Leônidas Júnior explica que essa relação entre a religião e o crescimento urbano era ainda maior no século XIX, o que dá sentido à Igreja do Amparo estar bem no centro entre a Administração Pública e o Mercado Público, e ser o ponto de localização do Marco Zero. A religiosidade associada a ele é justamente o que atraiu a atenção da senhora Maria das Graças da Silva. Aos 75 anos e morando em Teresina há três décadas, ela diz que conhece a história da fundação da capital, mas vê no Marco Zero um significado mais religioso que arquitetônico.

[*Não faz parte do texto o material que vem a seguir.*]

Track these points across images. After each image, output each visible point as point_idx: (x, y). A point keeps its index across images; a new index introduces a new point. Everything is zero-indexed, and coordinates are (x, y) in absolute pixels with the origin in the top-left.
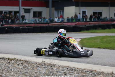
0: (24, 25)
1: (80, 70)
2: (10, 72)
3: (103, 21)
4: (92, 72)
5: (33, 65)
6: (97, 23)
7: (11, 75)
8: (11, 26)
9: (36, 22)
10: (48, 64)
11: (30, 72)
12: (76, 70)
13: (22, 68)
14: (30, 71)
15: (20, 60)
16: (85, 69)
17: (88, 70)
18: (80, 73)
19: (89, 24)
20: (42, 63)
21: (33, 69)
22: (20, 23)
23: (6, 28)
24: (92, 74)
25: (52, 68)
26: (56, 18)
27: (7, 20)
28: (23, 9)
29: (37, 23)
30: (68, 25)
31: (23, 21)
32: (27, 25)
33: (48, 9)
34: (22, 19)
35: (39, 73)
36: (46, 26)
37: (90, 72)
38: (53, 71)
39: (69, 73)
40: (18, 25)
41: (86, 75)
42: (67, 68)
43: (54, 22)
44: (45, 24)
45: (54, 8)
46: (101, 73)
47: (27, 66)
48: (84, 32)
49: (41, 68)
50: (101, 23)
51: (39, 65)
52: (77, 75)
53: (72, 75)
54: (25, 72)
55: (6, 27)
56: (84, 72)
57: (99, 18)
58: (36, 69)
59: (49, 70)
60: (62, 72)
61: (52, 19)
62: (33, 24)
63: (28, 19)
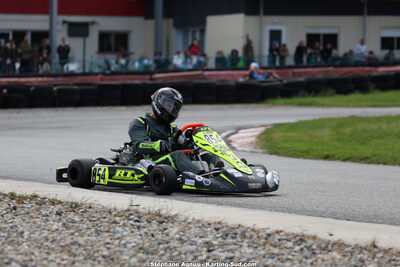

“Está na frente da igreja mãe, é a igreja matriz da cidade. Querendo ou não tem um significado muito grande a cidade ter começado a ser feita a partir daqui. O ponto central dela é um símbolo de congregação”, comentou a senhora Maria das Graças.
“Precisamos de políticas de preservação dos espaços de memória”, diz historiador
Seja como símbolo religioso ou símbolo arquitetônico, reconhecer o Marco Zero de Teresina como ponto de partida para a história de um povo é não deixar a história se perder. A coletividade precisa de memórias em comum para se manter e se essas memórias se perdem, o senso de pertencimento também acaba prejudicado. O que falta ao teresinense em não reconhecer locais importantes para sua história não é conhecimento e sim ser contemplado por ações públicas de fomento à preservação da própria história. É isso o que afirma o historiador Leônidas Júnior.
Em entrevista, ele comenta que Teresina precisa urgentemente de políticas públicas de preservação dos espaços de memória. Elas passam não só pela manutenção arquitetônica de prédios, mas também por ações que incentivem as pessoas a se interessar mais pela história da cidade.
“A responsabilidade por este desconhecimento não é só da população. O que ocorre é que Teresina não conta com uma política pública de preservação dos espaços de memória e nem de fomento a isso, com atividades econômicas e turísticas. Temos prédios históricos que foram destruídos para dar lugar a estacionamentos sem sequer passar por uma discussão coletiva. Teresina, no contraponto da grande maioria das capitais do Nordeste, não tem isso”, comenta.
Leônidas Júnior cita, por exemplo, São Luís, capital do Maranhão, que conseguiu preservar seu centro histórico criando um centro comercial e econômico moderno mais afastado dele. O que falta para Teresina é pensar estratégias como essa e discuti-las com a população de modo a não permitir que a história se perca.